Work instructions | Your response must be made up of each line in the data below that contains the string "added".

_ _ _ _

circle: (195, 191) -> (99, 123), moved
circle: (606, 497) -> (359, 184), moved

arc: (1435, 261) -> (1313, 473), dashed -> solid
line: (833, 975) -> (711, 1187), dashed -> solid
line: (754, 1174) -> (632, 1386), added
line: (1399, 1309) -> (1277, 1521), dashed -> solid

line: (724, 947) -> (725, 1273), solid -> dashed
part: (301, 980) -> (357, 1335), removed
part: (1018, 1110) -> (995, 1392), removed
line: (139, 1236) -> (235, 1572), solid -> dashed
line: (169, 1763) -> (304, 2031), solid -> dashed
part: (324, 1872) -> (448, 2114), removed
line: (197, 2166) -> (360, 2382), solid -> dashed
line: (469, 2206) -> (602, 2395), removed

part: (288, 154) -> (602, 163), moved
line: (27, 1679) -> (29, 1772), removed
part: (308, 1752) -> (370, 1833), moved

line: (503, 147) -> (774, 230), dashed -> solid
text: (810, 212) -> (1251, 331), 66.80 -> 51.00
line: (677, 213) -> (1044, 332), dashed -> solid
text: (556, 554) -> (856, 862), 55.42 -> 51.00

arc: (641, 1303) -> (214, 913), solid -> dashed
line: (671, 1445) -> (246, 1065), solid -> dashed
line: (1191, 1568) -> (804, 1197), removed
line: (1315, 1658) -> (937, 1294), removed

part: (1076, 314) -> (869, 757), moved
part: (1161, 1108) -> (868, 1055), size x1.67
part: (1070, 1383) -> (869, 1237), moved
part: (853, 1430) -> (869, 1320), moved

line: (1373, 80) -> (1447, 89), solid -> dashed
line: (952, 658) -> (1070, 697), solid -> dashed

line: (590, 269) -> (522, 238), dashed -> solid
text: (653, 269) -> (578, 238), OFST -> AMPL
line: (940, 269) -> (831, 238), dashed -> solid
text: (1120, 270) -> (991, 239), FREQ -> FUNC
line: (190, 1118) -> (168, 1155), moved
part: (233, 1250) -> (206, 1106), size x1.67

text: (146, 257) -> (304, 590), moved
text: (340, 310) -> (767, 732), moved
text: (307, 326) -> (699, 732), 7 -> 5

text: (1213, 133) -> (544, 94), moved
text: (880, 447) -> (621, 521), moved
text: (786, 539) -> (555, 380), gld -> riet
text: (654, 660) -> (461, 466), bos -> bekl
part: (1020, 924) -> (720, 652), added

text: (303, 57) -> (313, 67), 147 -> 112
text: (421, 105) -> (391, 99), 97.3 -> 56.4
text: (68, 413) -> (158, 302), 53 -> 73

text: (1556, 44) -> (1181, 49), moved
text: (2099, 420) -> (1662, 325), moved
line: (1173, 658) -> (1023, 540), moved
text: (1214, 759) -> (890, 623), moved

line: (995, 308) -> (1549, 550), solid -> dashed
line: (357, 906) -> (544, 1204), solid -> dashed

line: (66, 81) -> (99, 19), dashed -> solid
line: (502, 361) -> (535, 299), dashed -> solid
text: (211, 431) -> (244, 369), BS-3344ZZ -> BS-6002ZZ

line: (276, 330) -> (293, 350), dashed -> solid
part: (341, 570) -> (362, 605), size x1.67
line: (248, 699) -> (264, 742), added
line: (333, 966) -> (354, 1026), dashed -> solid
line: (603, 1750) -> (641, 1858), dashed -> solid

_ _ _ _

Problem solution |
line: (754, 1174) -> (632, 1386), added
part: (1020, 924) -> (720, 652), added
line: (248, 699) -> (264, 742), added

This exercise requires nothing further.